I am fairly new to Dermatology coding.  I'm confused on the diagnoses codes for lichenoid keratosis and benign keratosis.  I understand keratosis is epidermal thickening... so if it doesn't specifically say Actinic Keratosis  (L57.0), or seborhheic keratosis (L82.x), are we to go the L83.x range?  Would L43.8 be correct for a lichenoid keratosis?
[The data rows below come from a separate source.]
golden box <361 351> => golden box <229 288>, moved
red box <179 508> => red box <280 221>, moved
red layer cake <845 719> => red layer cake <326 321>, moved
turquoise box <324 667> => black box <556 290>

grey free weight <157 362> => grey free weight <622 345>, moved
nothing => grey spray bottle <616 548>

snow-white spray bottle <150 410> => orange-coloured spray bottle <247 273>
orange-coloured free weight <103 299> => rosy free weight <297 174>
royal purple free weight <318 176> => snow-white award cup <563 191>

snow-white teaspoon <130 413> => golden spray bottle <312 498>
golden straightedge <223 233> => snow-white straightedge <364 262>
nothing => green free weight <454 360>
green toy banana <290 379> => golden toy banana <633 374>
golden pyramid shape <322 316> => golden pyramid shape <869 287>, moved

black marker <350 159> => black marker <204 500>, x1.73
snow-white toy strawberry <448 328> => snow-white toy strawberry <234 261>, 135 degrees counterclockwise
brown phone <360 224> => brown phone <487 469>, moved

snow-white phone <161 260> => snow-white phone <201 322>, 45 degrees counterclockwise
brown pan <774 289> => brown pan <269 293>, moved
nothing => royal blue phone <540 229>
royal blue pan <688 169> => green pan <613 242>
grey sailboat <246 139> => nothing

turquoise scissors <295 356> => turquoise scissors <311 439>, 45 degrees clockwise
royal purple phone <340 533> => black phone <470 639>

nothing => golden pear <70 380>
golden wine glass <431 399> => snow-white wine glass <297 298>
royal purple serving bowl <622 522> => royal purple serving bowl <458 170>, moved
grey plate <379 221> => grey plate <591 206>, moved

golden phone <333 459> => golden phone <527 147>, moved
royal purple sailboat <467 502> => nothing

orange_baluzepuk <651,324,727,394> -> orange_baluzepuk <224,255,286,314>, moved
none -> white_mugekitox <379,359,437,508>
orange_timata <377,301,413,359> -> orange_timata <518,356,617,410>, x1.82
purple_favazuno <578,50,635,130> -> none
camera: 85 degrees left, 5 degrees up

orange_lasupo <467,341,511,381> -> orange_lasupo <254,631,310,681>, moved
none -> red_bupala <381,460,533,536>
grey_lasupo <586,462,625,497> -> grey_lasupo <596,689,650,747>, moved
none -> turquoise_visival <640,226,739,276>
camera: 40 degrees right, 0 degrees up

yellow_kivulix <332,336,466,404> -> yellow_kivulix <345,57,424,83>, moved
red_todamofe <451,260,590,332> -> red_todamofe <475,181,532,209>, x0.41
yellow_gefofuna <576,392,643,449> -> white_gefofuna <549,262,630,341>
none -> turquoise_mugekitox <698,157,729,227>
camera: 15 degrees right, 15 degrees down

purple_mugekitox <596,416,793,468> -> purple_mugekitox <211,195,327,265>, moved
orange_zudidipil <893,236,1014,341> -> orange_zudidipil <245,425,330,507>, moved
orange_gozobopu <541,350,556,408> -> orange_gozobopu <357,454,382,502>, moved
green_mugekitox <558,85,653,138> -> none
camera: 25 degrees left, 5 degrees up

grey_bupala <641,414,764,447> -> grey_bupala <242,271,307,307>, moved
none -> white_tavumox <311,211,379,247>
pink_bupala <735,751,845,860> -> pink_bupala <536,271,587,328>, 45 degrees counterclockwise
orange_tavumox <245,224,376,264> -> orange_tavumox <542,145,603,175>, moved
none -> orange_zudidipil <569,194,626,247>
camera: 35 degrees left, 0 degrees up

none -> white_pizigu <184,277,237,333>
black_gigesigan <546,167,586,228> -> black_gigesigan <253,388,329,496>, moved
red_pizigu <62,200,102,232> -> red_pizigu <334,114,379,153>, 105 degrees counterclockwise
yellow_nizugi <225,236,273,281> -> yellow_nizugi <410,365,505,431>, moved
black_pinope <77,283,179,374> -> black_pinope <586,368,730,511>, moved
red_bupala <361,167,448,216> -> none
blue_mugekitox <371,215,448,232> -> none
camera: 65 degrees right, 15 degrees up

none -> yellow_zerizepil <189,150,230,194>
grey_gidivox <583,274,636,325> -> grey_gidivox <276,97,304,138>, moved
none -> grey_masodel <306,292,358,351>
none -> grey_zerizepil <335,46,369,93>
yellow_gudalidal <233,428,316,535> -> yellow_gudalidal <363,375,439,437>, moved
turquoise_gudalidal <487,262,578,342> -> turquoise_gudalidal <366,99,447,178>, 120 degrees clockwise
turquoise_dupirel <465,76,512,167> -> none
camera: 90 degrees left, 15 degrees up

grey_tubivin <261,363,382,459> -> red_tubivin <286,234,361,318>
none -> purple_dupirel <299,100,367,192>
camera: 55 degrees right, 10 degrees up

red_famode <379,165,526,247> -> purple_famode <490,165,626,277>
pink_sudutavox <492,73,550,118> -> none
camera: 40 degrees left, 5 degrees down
When I try to use the index under keratosis, there is nothing just for benign keratosis.  One coder told me if it's not actinic (pre-malignant)- then it codes to L82.0/L82.1.  I don't like that because those specifically say sebhorreic, although those are benign instead of pre-malignant like the actinic keratosis....  HELP.


----------



## kheimerman (Apr 30, 2018)

*Correction!*

I meant to say if it's not an AK or SK does it code to the L85.x range for just benign keratois.. not L83.x range

Also, really confused about the lichenoid keratosis.  Have seen several suggestions to use L43.8?

Thanks for any clarification.


----------



## ellzeycoding (Apr 30, 2018)

epidermal thickening = L85.? series and is not the same as keratosis.  It's a separate type of condition.  Just thickening of the skin.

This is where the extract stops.